### Task item
Retype the listing from the line containing "At R91RP5, list" up to and including the line containing "What is the spread", copying each line exactly.

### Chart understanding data
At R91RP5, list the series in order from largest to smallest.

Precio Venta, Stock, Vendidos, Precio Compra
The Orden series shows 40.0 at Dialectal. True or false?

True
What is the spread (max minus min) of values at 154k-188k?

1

* * *

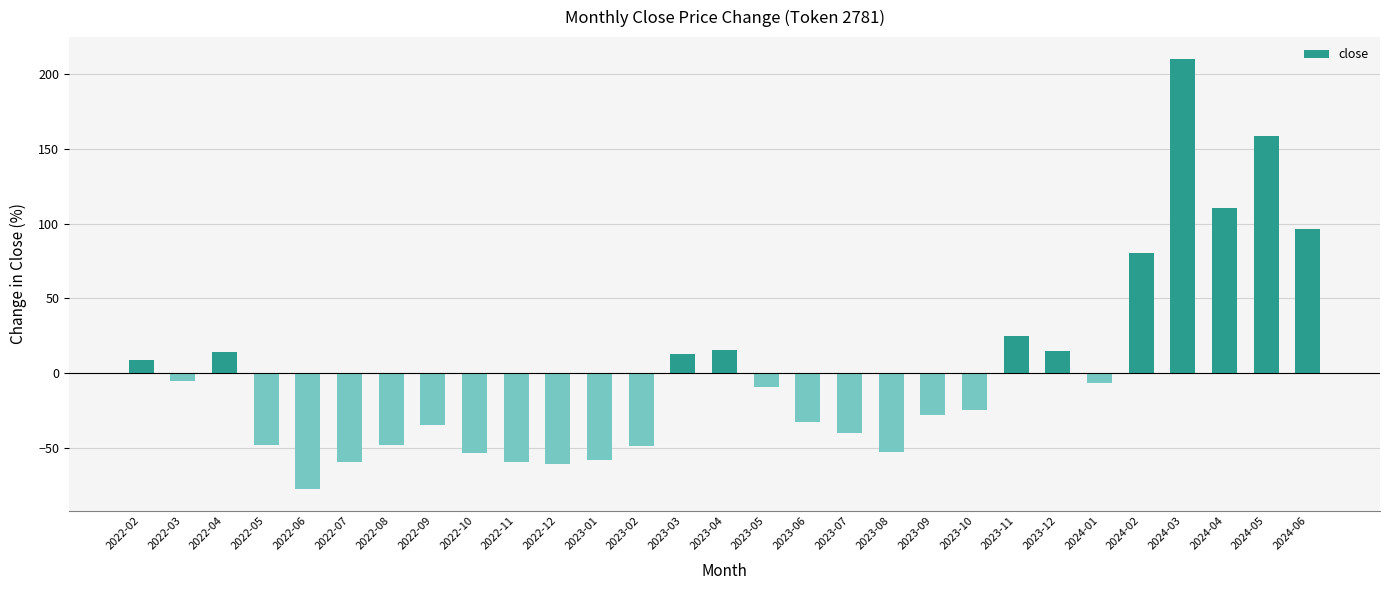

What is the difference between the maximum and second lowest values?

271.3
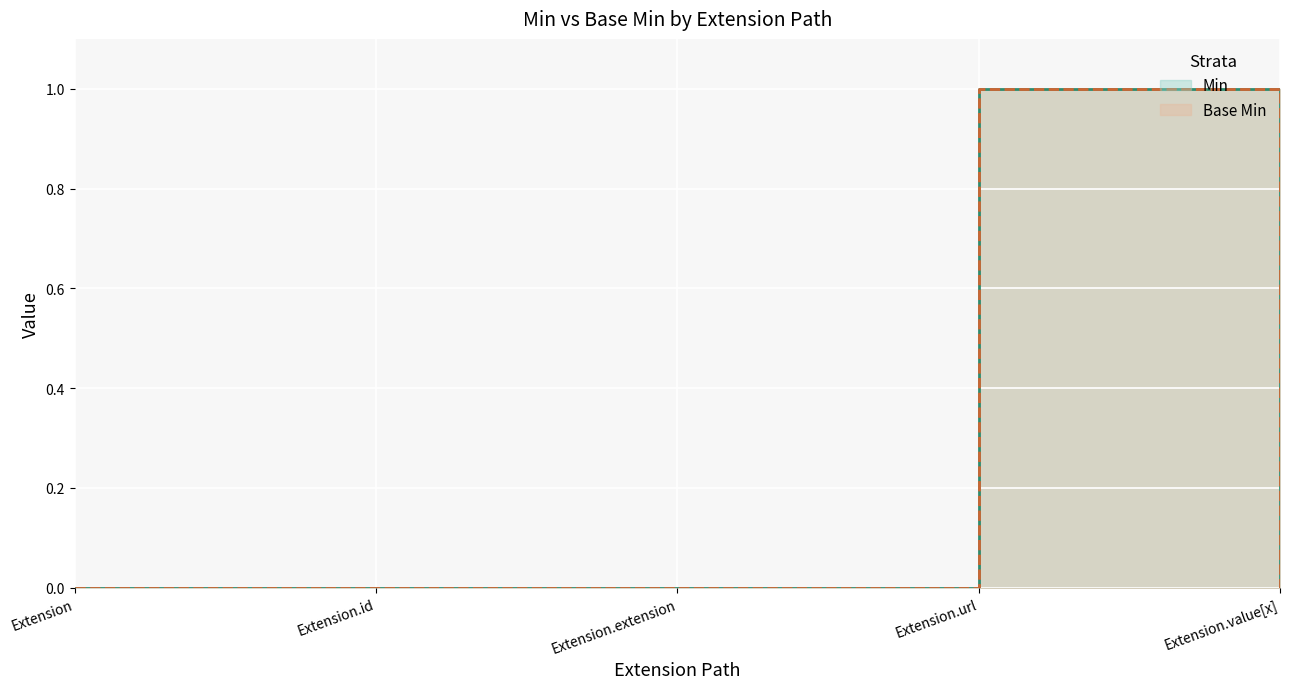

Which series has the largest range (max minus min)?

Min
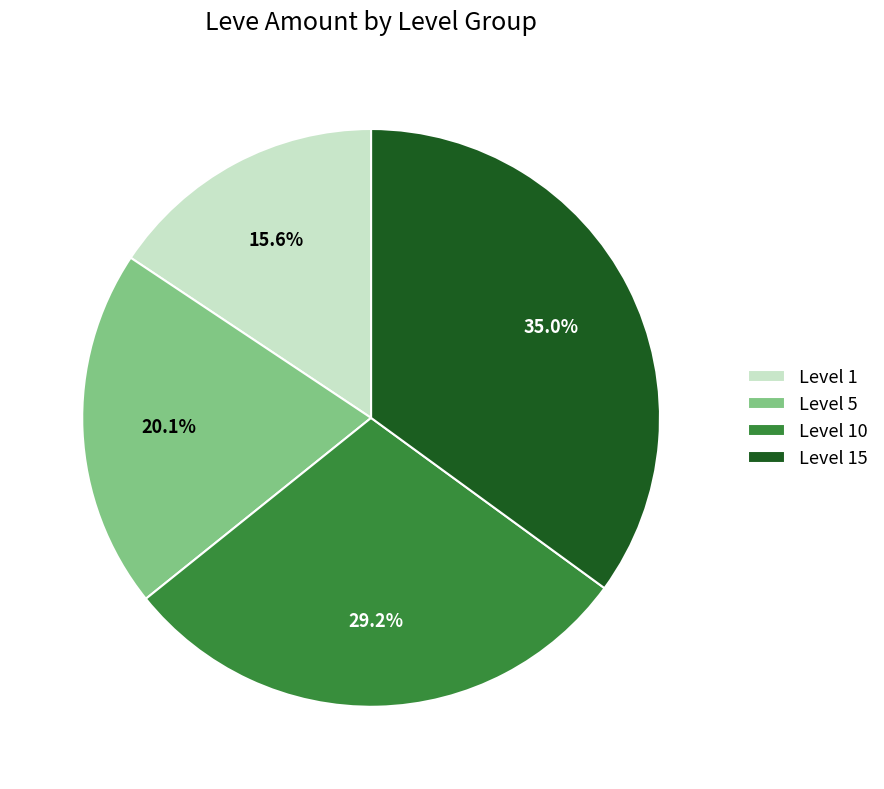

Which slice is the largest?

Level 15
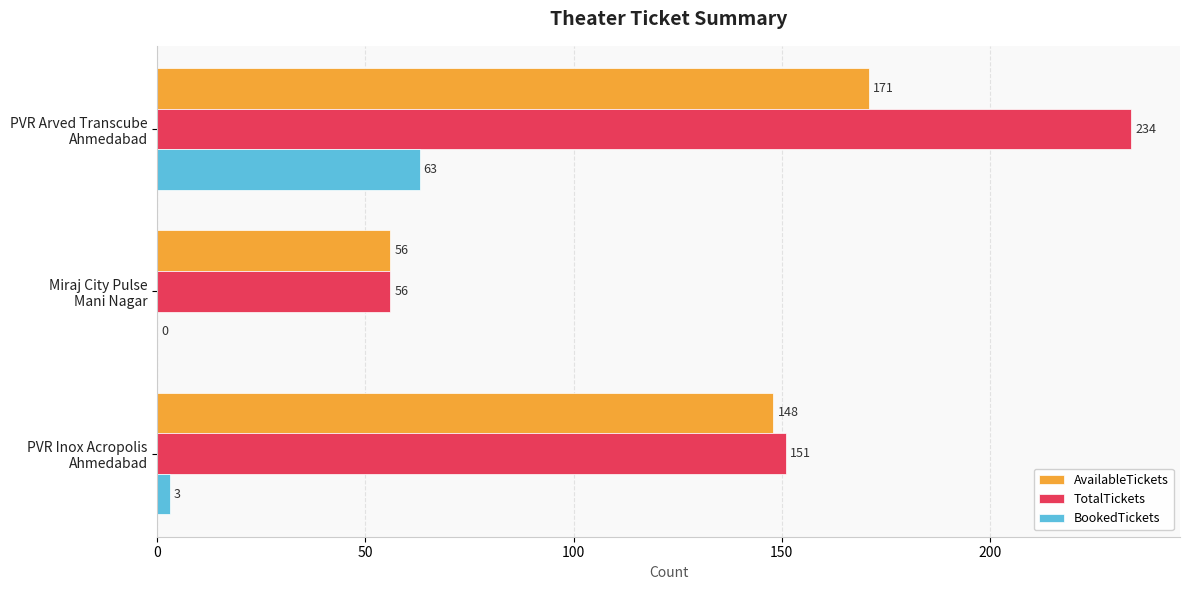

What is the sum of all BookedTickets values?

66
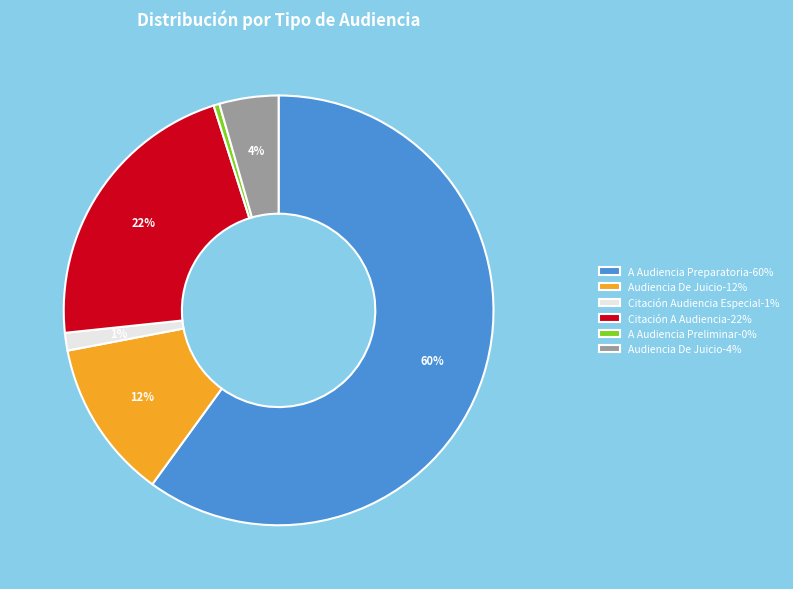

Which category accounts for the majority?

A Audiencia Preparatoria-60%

---

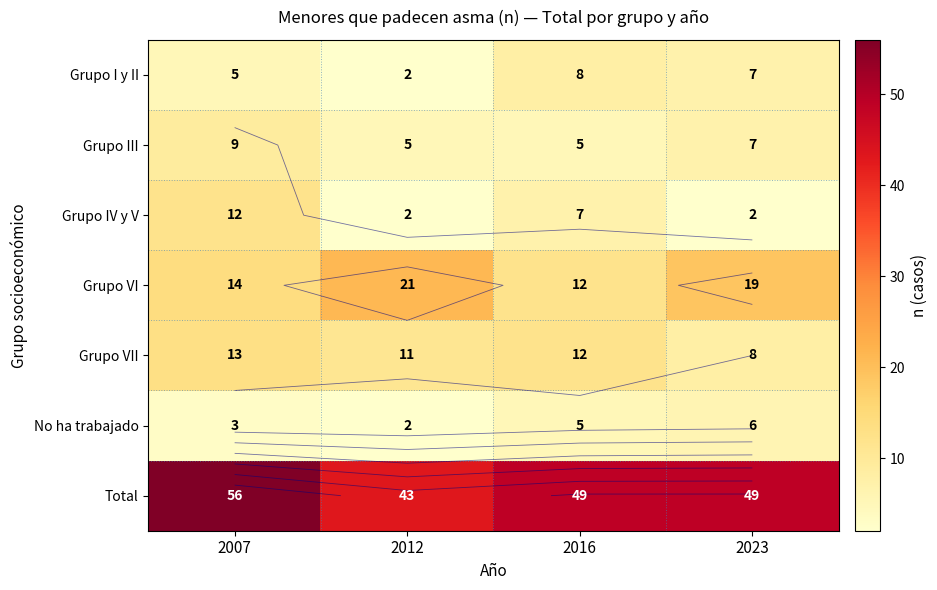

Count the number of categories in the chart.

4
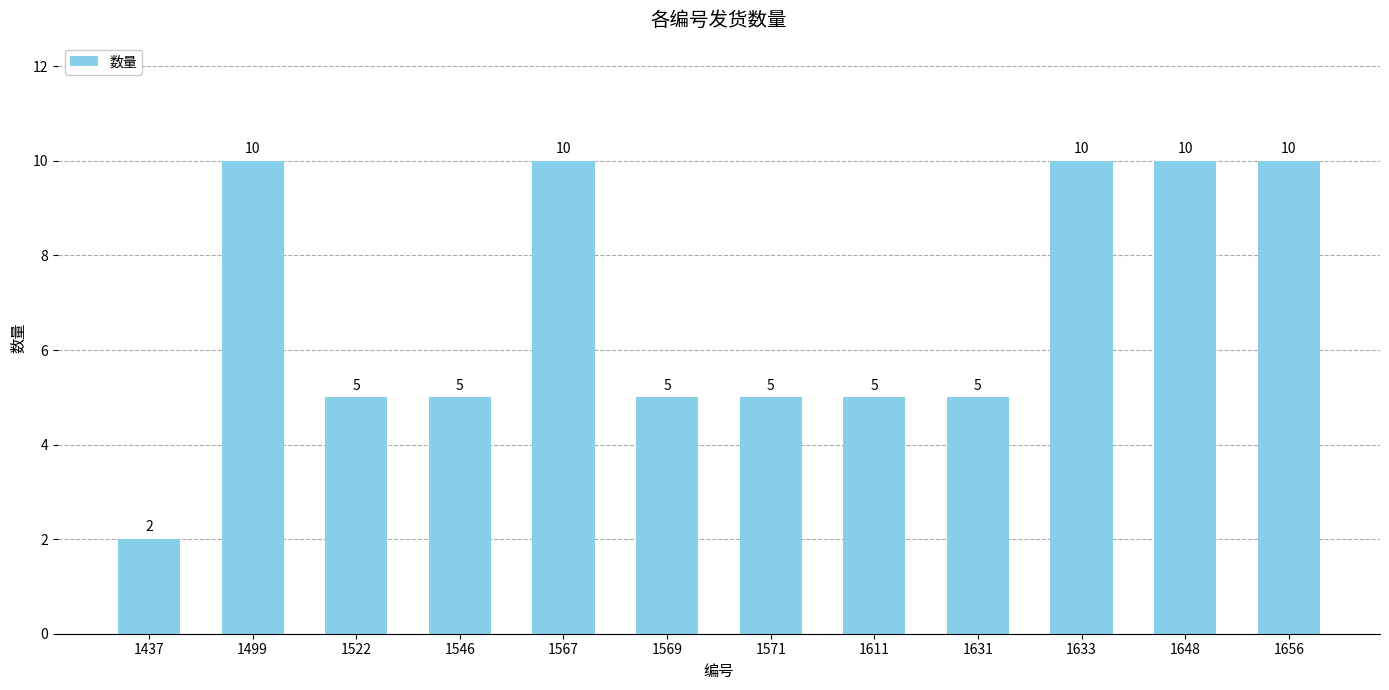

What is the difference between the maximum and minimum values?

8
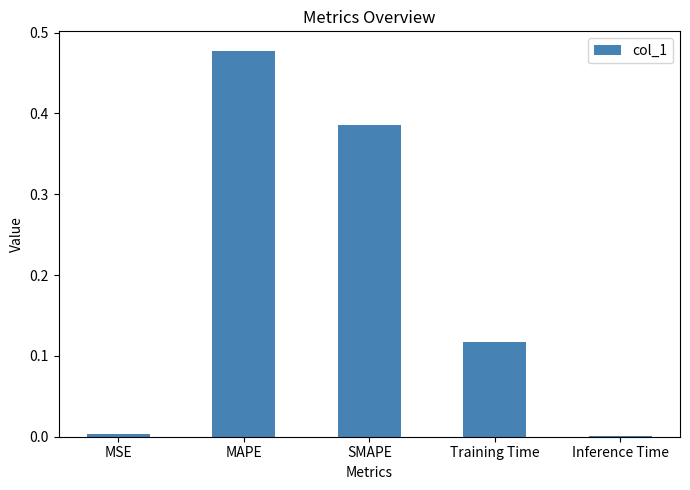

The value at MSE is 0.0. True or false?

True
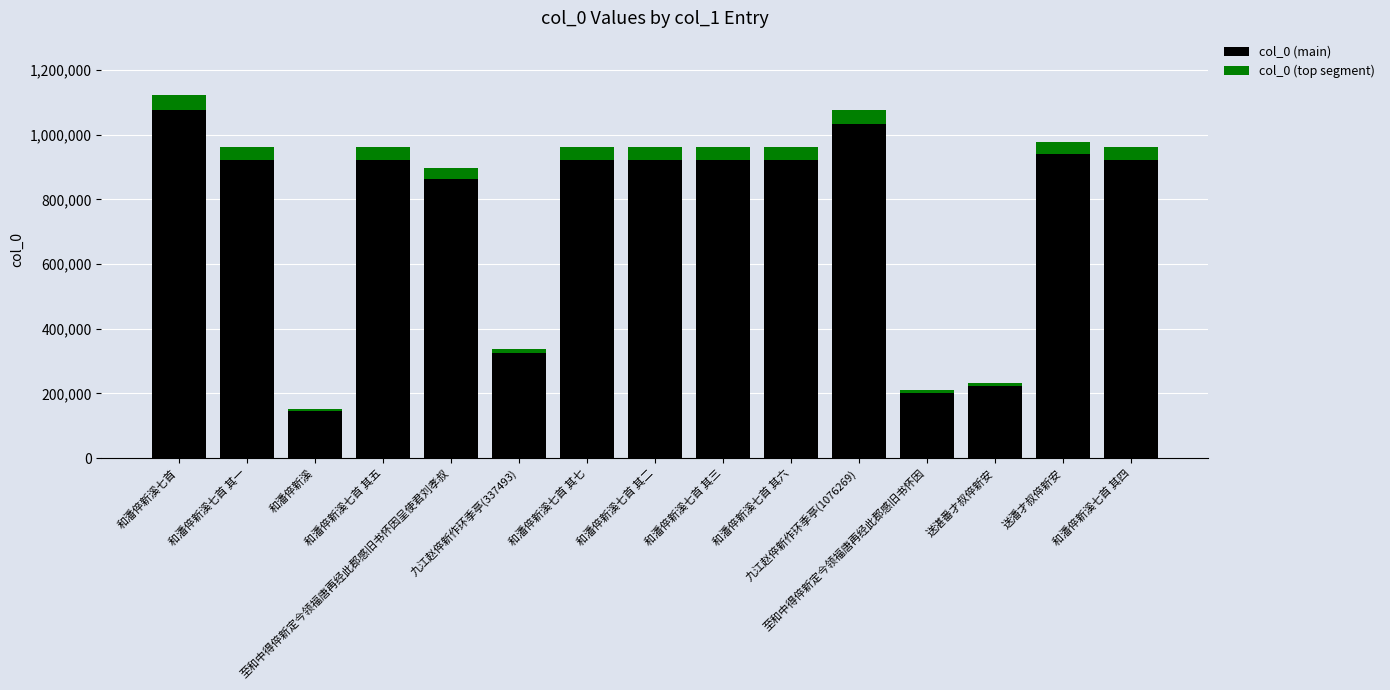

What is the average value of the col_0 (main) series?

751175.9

### Written reply
At R91RP5, list the series in order from largest to smallest.

Precio Venta, Stock, Vendidos, Precio Compra
The Orden series shows 40.0 at Dialectal. True or false?

True
What is the spread (max minus min) of values at 154k-188k?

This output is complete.